IQM, a Finnish full-stack quantum company, went public on the Nasdaq on Thursday through a SPAC merger at a valuation of about $1.9 billion. But the stock price did not rise. They spent most of the day below their IPO price. This was a lukewarm reception.
SPAC mergers are often not immediately popular with individual investors these days. But the confusion may have been triggered by IQM’s admission in its prospectus that “large-scale commercial traction for quantum computing technologies may never occur.”
To be fair, this warning applies to all quantum companies. But that hasn’t stopped the industry, including IQM, from gaining customers using current technologies for tasks like simulation and optimization. IQM, which sells not only physical computers but also cloud services, has customers such as Finland’s VTT Technology Research Center and Germany’s Leibniz Supercomputing Center.
“We sell computers to high-end supercomputing centers and data centers, and we sell computing time through the cloud,” CEO and co-founder Jan Goetz told TechCrunch.
Growing from eight customers in 2024 to 22 in 2025 is a legitimate cause for celebration within IQM, especially when two of its most recent customers are from the private sector. But this also suggests that demand will not scale until quantum chips begin to outperform classical computers on a wider range of complex and lengthy tasks, unlocking use cases from biotech to fintech while potentially upending cryptography.
But no one, not even the companies making quantum computers, can guarantee when that will be.
This hasn’t stopped investors from doubling down on public and private quantum companies, further encouraged by President Trump’s recent executive order to accelerate quantum timelines. In response, the U.S. Department of Energy (DOE) has pledged to deploy “the world’s first fault-tolerant, scientifically relevant quantum computer” by 2028.
This follows similar announcements in France, Germany and the United Kingdom, but Trump’s order carries greater weight for IQM, which recently established a center for quantum technologies in Maryland and placed computers at Oak Ridge National Laboratory, part of the DOE. “We can directly benefit from this,” Goetz said.
But unlike other European unicorns, IQM is not shifting its center of gravity to the other side of the Atlantic.

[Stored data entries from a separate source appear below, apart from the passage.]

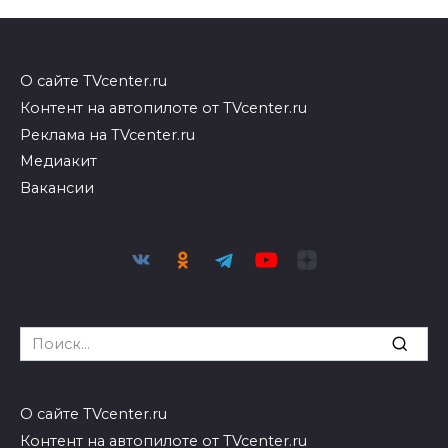
О сайте TVcenter.ru
Контент на автопилоте от TVcenter.ru
Реклама на TVcenter.ru
Медиакит
Вакансии
Search
for:
О сайте TVcenter.ru
Контент на автопилоте от TVcenter.ru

It is scheduled to debut on Nasdaq Helsinki tomorrow, parallel to the IQMX ticker in the US, where most of its quantum peers are listed, and expects continued support from the likes of Tesi, Finland’s sovereign wealth fund.
IQM’s story is inseparable from Finland. It was founded in 2018 as a spin-off from Aalto University in Espoo, a technology and quantum hub near Helsinki, where two-thirds of its staff still work. However, another 100 of the 420-person team are based in Munich, with the remainder spread across multiple locations to support the company’s global deployment roadmap.
IQM noted in its prospectus that this duality appealed to RAAQ, a blank check company that helped take IQM public through a SPAC. “European sovereign states and companies have supported IQM’s emergence as a prominent quantum computing company in Europe, as evidenced by over €200 million of public support for IQM. IQM has also demonstrated its ability to operate outside of Europe,” according to the RAAQ board.
Despite its global ambitions, Goetz expressed pride that IQM has become the first European quantum company to be listed in the United States. That’s because French competitor Pasqal has also announced plans to list via SPAC. “It always feels good to be first and a pioneer, but ultimately it’s about long-term success,” Goetz said.
This work will create new liquidity for IQM. Excluding costs, this amounts to approximately 198 million euros, or $226 million. But the company already raised $300 million last September. “We had great success right after our Series B,” Goetz said. This also reflects that the main goal of IQM is to take a more prominent position in fields that are still unknown.